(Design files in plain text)

'''

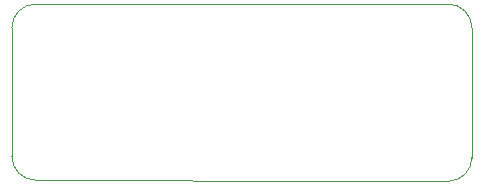
<source format=gbr>
G04 #@! TF.GenerationSoftware,KiCad,Pcbnew,(5.1.5)-3*
G04 #@! TF.CreationDate,2020-05-14T19:34:47+02:00*
G04 #@! TF.ProjectId,STRF,53545246-2e6b-4696-9361-645f70636258,rev?*
G04 #@! TF.SameCoordinates,Original*
G04 #@! TF.FileFunction,Profile,NP*
%FSLAX46Y46*%
G04 Gerber Fmt 4.6, Leading zero omitted, Abs format (unit mm)*
G04 Created by KiCad (PCBNEW (5.1.5)-3) date 2020-05-14 19:34:47*
%MOMM*%
%LPD*%
G04 APERTURE LIST*
%ADD10C,0.050000*%
G04 APERTURE END LIST*
D10*
X42000000Y-41950000D02*
X31200000Y-41918455D01*
X31200000Y-41920000D02*
X23250000Y-41900000D01*
X23250000Y-41900000D02*
G75*
G02X21250000Y-39900000I0J2000000D01*
G01*
X21250000Y-29000000D02*
G75*
G02X23250000Y-27000000I2000000J0D01*
G01*
X58200000Y-27000000D02*
G75*
G02X60200000Y-29000000I0J-2000000D01*
G01*
X60200000Y-40000000D02*
G75*
G02X58200000Y-42000000I-2000000J0D01*
G01*
X21250000Y-37500000D02*
X21250000Y-39900000D01*
X58200000Y-42000000D02*
X42000000Y-41950000D01*
X60200000Y-34500000D02*
X60200000Y-40000000D01*
X60200000Y-31600000D02*
X60200000Y-29000000D01*
X60200000Y-34500000D02*
X60200000Y-31600000D01*
X57850000Y-27000000D02*
X58200000Y-27000000D01*
X42050000Y-27000000D02*
X57850000Y-27000000D01*
X37500000Y-27000000D02*
X42050000Y-27000000D01*
X21250000Y-29600000D02*
X21250000Y-29000000D01*
X37500000Y-27000000D02*
X23250000Y-27000000D01*
X21250000Y-37500000D02*
X21250000Y-29600000D01*
M02*

</source>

'''

— TASK OBJECTIVE —
Without any of the pictures, repeat the entries above word for word.

— ANSWER SECTION —
<source format=gbr>
G04 #@! TF.GenerationSoftware,KiCad,Pcbnew,(5.1.5)-3*
G04 #@! TF.CreationDate,2020-05-14T19:34:47+02:00*
G04 #@! TF.ProjectId,STRF,53545246-2e6b-4696-9361-645f70636258,rev?*
G04 #@! TF.SameCoordinates,Original*
G04 #@! TF.FileFunction,Profile,NP*
%FSLAX46Y46*%
G04 Gerber Fmt 4.6, Leading zero omitted, Abs format (unit mm)*
G04 Created by KiCad (PCBNEW (5.1.5)-3) date 2020-05-14 19:34:47*
%MOMM*%
%LPD*%
G04 APERTURE LIST*
%ADD10C,0.050000*%
G04 APERTURE END LIST*
D10*
X42000000Y-41950000D02*
X31200000Y-41918455D01*
X31200000Y-41920000D02*
X23250000Y-41900000D01*
X23250000Y-41900000D02*
G75*
G02X21250000Y-39900000I0J2000000D01*
G01*
X21250000Y-29000000D02*
G75*
G02X23250000Y-27000000I2000000J0D01*
G01*
X58200000Y-27000000D02*
G75*
G02X60200000Y-29000000I0J-2000000D01*
G01*
X60200000Y-40000000D02*
G75*
G02X58200000Y-42000000I-2000000J0D01*
G01*
X21250000Y-37500000D02*
X21250000Y-39900000D01*
X58200000Y-42000000D02*
X42000000Y-41950000D01*
X60200000Y-34500000D02*
X60200000Y-40000000D01*
X60200000Y-31600000D02*
X60200000Y-29000000D01*
X60200000Y-34500000D02*
X60200000Y-31600000D01*
X57850000Y-27000000D02*
X58200000Y-27000000D01*
X42050000Y-27000000D02*
X57850000Y-27000000D01*
X37500000Y-27000000D02*
X42050000Y-27000000D01*
X21250000Y-29600000D02*
X21250000Y-29000000D01*
X37500000Y-27000000D02*
X23250000Y-27000000D01*
X21250000Y-37500000D02*
X21250000Y-29600000D01*
M02*

</source>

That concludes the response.